=== CONSIGNES ===
a. Dans le passage sur la civilisation et les besoins de l’homme, à quoi l’habitude est-elle comparée ?
b. Traduisez en anglais cette phrase du passage sur la civilisation et les besoins de l’homme : « Il est donc tout simple que l’action intelligente et morale qu’il exerce sur sa propre multiplication se ressente, s’imprègne, s’inspire de ces efforts et se combine avec ces habitudes progressives. »
c. Donnez la suite du passage sur la civilisation et les besoins de l’homme, à partir de sa dernière phrase.

Donc, à chaque pas de l’homme dans la voie de la civilisation, ses besoins embrassent un cercle plus étendu, et les moyens d’existence, ce point où se rencontrent les deux grandes lois de multiplication et de limitation, se déplace pour s’exhausser. — Car, quoique l’homme soit susceptible de détérioration aussi bien que de perfectionnement, il répugne à l’une et aspire à l’autre : ses efforts tendent à le maintenir au rang qu’il a conquis, à l’élever encore ; et l’habitude, qu’on a si bien nommée une seconde nature, faisant les fonctions des valvules de notre système artériel, met obstacle à tout pas rétrograde. Il est donc tout simple que l’action intelligente et morale qu’il exerce sur sa propre multiplication se ressente, s’imprègne, s’inspire de ces efforts et se combine avec ces habitudes progressives.

=== DONNÉES BRUTES ===
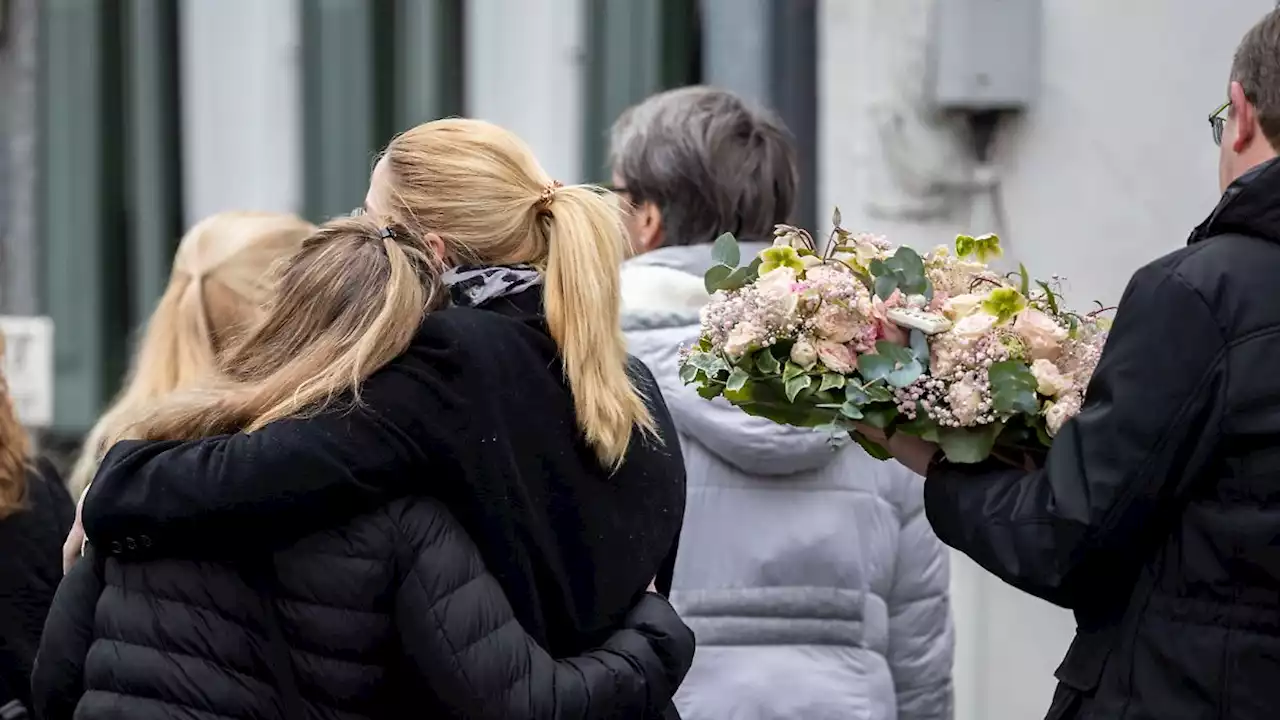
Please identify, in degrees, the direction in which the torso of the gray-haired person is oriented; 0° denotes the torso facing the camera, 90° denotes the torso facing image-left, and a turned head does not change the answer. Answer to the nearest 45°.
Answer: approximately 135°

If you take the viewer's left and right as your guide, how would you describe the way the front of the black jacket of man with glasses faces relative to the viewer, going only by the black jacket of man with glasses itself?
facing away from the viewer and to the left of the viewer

--

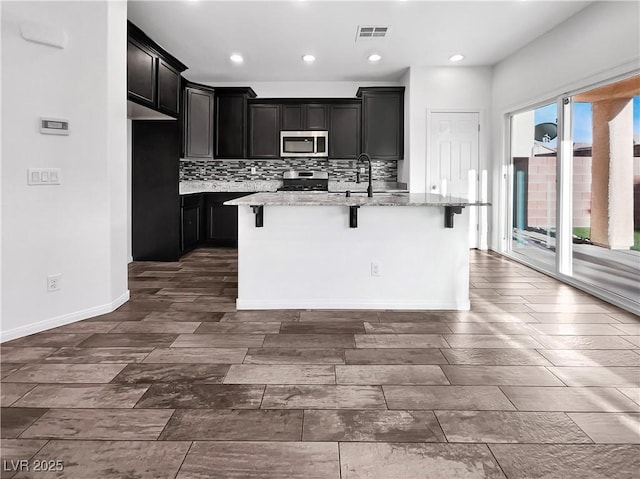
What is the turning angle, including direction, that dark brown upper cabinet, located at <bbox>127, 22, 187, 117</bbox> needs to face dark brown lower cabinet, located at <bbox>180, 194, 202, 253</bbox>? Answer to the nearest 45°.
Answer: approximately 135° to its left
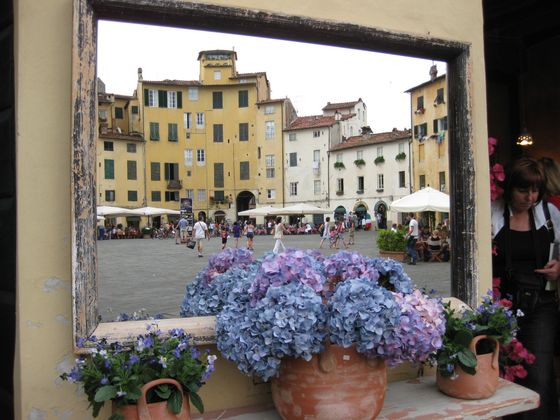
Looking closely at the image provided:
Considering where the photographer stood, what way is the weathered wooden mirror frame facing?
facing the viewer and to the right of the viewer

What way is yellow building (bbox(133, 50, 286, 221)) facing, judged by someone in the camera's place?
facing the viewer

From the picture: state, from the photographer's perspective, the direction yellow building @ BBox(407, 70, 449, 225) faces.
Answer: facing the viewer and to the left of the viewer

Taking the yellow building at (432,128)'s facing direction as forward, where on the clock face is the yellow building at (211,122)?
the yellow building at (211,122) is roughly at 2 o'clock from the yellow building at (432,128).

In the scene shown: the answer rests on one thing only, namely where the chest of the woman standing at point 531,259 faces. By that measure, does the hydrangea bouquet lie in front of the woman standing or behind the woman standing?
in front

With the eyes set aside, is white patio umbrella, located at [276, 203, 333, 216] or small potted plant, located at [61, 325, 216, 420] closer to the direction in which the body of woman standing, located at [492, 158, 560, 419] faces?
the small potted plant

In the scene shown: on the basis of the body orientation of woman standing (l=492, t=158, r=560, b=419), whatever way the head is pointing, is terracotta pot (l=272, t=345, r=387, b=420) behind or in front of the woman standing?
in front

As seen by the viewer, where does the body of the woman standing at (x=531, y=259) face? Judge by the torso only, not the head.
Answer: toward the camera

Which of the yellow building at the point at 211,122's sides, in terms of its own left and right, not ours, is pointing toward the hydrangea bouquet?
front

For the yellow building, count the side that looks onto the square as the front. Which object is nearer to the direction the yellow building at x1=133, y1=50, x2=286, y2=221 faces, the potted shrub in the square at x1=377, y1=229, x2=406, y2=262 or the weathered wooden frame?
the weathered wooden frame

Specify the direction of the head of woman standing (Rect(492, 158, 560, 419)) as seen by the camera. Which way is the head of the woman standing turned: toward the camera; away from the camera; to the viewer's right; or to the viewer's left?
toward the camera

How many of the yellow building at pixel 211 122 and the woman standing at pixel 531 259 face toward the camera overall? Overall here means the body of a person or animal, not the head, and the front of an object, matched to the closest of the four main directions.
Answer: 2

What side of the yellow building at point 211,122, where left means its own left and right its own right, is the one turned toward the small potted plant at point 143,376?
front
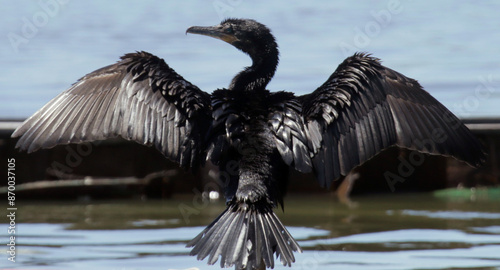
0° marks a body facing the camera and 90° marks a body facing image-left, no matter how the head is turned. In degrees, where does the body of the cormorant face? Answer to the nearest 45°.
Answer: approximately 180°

=== RÉPONSES PAR CONSIGNE ===
a. Elle est comparée aux valvules de notre système artériel, car elle met obstacle à tout pas rétrograde.

b. It is therefore quite natural that the intelligent and moral action he exerts on his own multiplication should feel the effects of these efforts, be imbued with them, draw its inspiration from them, and combine with these progressive habits.

c.
Les conséquences qui résultent de cette organisation de l’homme se présentent en foule : nous nous bornerons à en indiquer quelques-unes. — D’abord nous admettrons bien avec les économistes que la population et les moyens d’existence se font équilibre ; mais le dernier de ces termes étant d’une mobilité infinie, et variant avec la civilisation et les habitudes, nous ne pourrions pas admettre qu’en comparant les peuples et les classes, la population soit proportionnelle à la production, comme dit J.-B. Say[1], ou aux revenus, comme l’affirme M. de Sismondi. — Ensuite, chaque degré supérieur de culture impliquant plus de prévoyance, l’obstacle moral et préventif doit neutraliser de plus en plus

  1. Il est juste de dire que J.-B. Say a fait remarquer que les moyens d’existence étaient une quantité variable.